# Another Puppy Mill Bust!



## Eva (Jun 20, 2008)

Ugh!! I volunteer for my local animal shelter and recieved an e-mail yesterday saying that they were seizing 20 poms from a local "breeder" and needed some help cleaning them up. 
I was talking with one of the shelter staff last night and she gave me the scoop on what's going on and said that they will need me soon...now I just have to sit and wait for news. 
The lady running the mill is notorious in our county and has had her animals taken in the past..she's had past charges pressed against her and just doesn't seem to be getting the point!
There are *A LOT* more dogs that the shelter is planning on seizing in the very near future but they were only able to take the sickest yesterday.
Here's a news link..not much info though.
http://www.king5.com/localnews/stories/NW_100809WAB-dogs-seized-SW.1f8501b0f.html


----------



## Pixiesmom (Jul 31, 2008)

Geez Eva, yet another sickening story. I hope those poms get placed in loving homes. That woman was breeding as her sole sorce of income-very sad for those poor dogs. Good luck with your foster. 
Just a thought-have you noticed the number of celebrities who buy from these mills? I was looking at one website that I knew was a mill, and there they have the testimonials from celebrities who bought a dog from them. They should know better.


----------



## pjewel (Apr 11, 2007)

Reading that made me sick. It's her only source of income. Maybe someone should force her to be a breeder, locked up in deplorable conditions and forced to have puppies (er, babies) time after time after time. Did it ever occur to her to *get a job!!!*


----------



## marb42 (Oct 19, 2008)

That's sick. Yep Geri, she needs to go find a job! No one can properly care for 160 dogs. It's cruel and inhumane.


----------



## sashamom (Jan 12, 2009)

I am glad you are able to help and sickened by the treatment of these poor dogs. I was interested to note that you live in Washington state. I am in the Renton area. Linda


----------



## Eva (Jun 20, 2008)

sashamom said:


> I am glad you are able to help and sickened by the treatment of these poor dogs. I was interested to note that you live in Washington state. I am in the Renton area. Linda


Hi Linda!  
There are quite a few of us on the forum that are from Wa 
I'm at the southern end of the state..south of Olympia. 
I've seen several news stories about the puppymill in the past couple of days but I'm still waiting for news from the shelter. Luckily we're keeping busy with the foster kitties..wiping noses and cleaning litterboxes is a neverending job


----------



## Eva (Jun 20, 2008)

Here's a link to the "breeder's" website...wayyyyyyy too many dogs!
http://www.heartpomeranians.com/index.html


----------



## Lunastar (Feb 9, 2009)

These people should be put in Jail. There is no excuse for this. So glad you are able to help Eva.


----------



## milomyguy (Oct 2, 2009)

I too noticed your location. I am in the pacific northwest......quite north....very near the border.
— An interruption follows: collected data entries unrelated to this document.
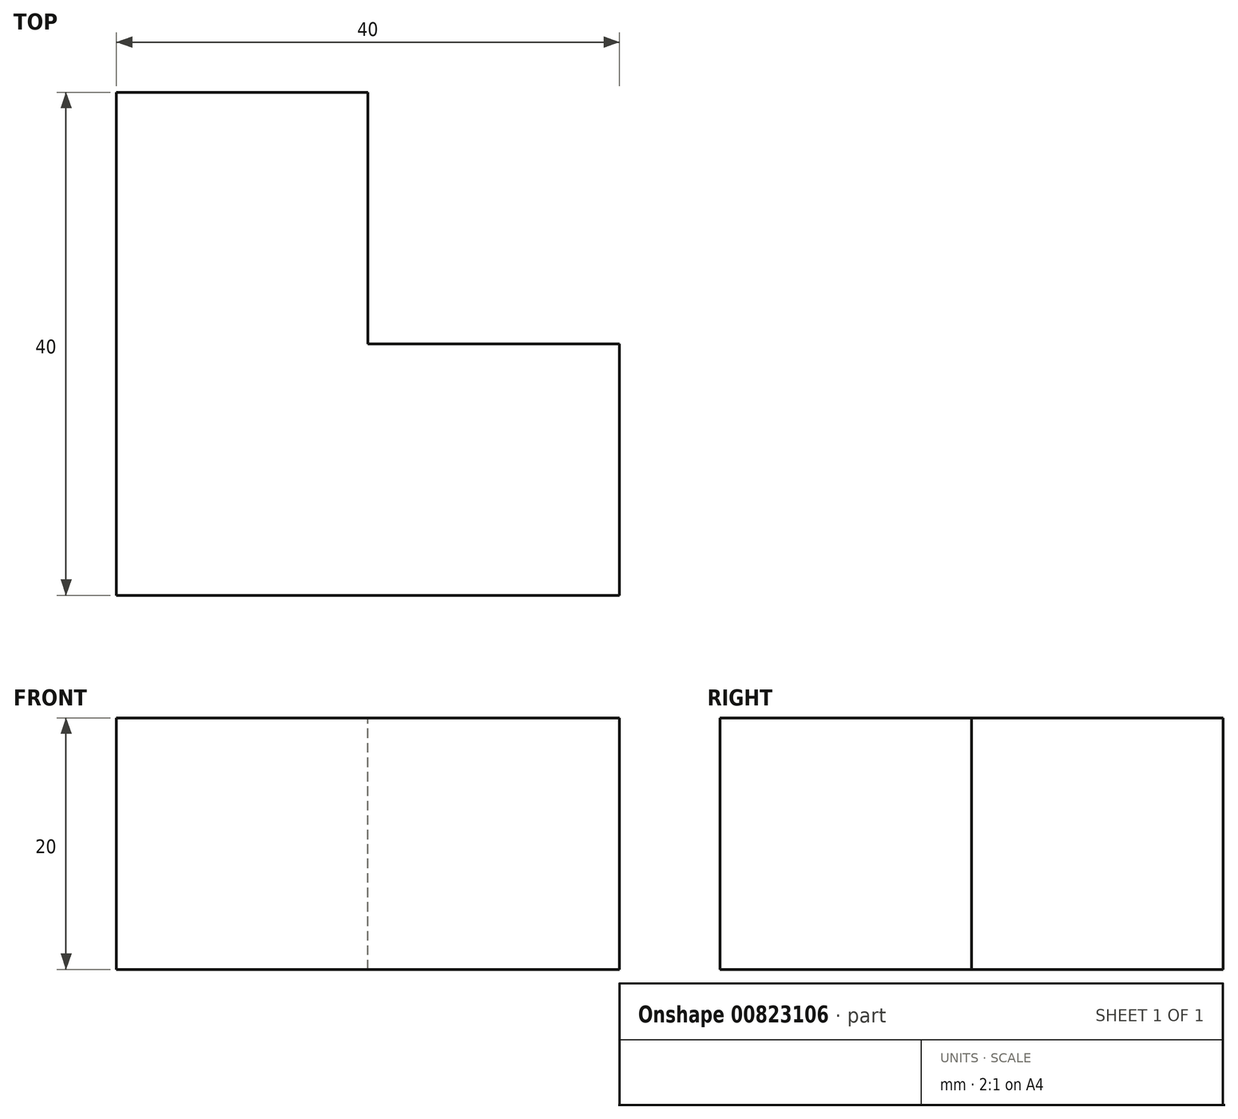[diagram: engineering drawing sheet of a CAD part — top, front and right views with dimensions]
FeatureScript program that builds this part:
annotation { "Feature Type Name" : "Feature", "Feature Type Description" : "" }
export const myFeature = defineFeature(function(context is Context, id is Id, definition is map)
    precondition{}
    {
        {
            var Q0;
            Q0=qCreatedBy(makeId("Front.planeOp"),FACE);
            var sketch = newSketch(context, id + "F0", { "sketchPlane" : qUnion([Q0])});
            skLineSegment(sketch, "E0.bottom", {"start": v(0, 0) * mm, "end": v(20, 0) * mm});
            skLineSegment(sketch, "E0.top", {"start": v(0, 20) * mm, "end": v(20, 20) * mm});
            skLineSegment(sketch, "E0.left", {"start": v(0, 0) * mm, "end": v(0, 20) * mm});
            skLineSegment(sketch, "E0.right", {"start": v(20, 0) * mm, "end": v(20, 20) * mm});
            skSolve(sketch);
        }
        {
            var Q0;
            Q0 = qSketchRegion(id + "F0", true);
            extrude(context, id + "F1", {"entities" : qUnion([Q0]), "depth" : 40 * mm, "offsetDistance" : 25.4 * mm});
        }
        {
            var Q0;
            Q0=makeQuery(id+"F1.opExtrude","SWEPT_FACE",FACE,{"disambiguationData":[OSD([sQuery(id+"F0.wireOp",EDGE,"E0.right")])]});
            var sketch = newSketch(context, id + "F2", { "sketchPlane" : qUnion([Q0])});
            skLineSegment(sketch, "E1.bottom", {"start": v(-40, 0) * mm, "end": v(-20, 0) * mm});
            skLineSegment(sketch, "E1.top", {"start": v(-40, 20) * mm, "end": v(-20, 20) * mm});
            skLineSegment(sketch, "E1.left", {"start": v(-40, 0) * mm, "end": v(-40, 20) * mm});
            skLineSegment(sketch, "E1.right", {"start": v(-20, 0) * mm, "end": v(-20, 20) * mm});
            skSolve(sketch);
        }
        {
            var Q0;
            Q0=makeQuery(id+"F2.imprint","IMPRINT",FACE,{"disambiguationData":[TD([[makeQuery(id+"F2.imprint","IMPRINT",EDGE,{"derivedFrom":sQuery(id+"F2.wireOp",EDGE,"E1.bottom")}),1.0]])]});
            extrude(context, id + "F3", {"entities" : qUnion([Q0]), "operationType" : NewBodyOperationType.ADD, "depth" : 20 * mm, "offsetDistance" : 25.4 * mm});
        }
    });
It seems just yesterday the puppy mill in Mt. Vernon was raided. I just can not believe how many places like this there are in the world. How do you walk past those dogs everyday and not stop what you are doing and find them good homes? I mean, how do people stomach this cruelty?


----------



## marltonmommy (Aug 28, 2009)

I'm not quite sure how these people sleep at night or look at themselves in the mirror! I agree everyone of them should be put in jail. It's so wonderful that you can help!


----------



## mybella (May 16, 2008)

Wow so sad! One of our local no kill animal shelters just got 4 Poms in 2 were 2 years old and 2 were 4 years old. In the Northeast these dogs won't last long - they will almost immediately be adopted. In the Northeast any small toy dog is scoped up right away. I just helped a friend get a dog a yorkie/**** Tszu mix. He came in one day and was gone the next! I called the shelter immediately because I knew he wouldn't last.

Eva, let your shelter know to reach out to the Northeast - small dogs go so quick here. 

Marie


----------



## Eva (Jun 20, 2008)

mybella said:


> Wow so sad! One of our local no kill animal shelters just got 4 Poms in 2 were 2 years old and 2 were 4 years old. In the Northeast these dogs won't last long - they will almost immediately be adopted. In the Northeast any small toy dog is scoped up right away. I just helped a friend get a dog a yorkie/**** Tszu mix. He came in one day and was gone the next! I called the shelter immediately because I knew he wouldn't last.
> 
> Eva, let your shelter know to reach out to the Northeast - small dogs go so quick here.
> 
> Marie


Thanks Marie 
Small breeds go really quickly here as well. Our shelters are full of larger breeds and so when the smaller one's come in there's always a lot of people waiting to adopt them.


----------



## Lunastar (Feb 9, 2009)

The small ones get snapped up here too.


----------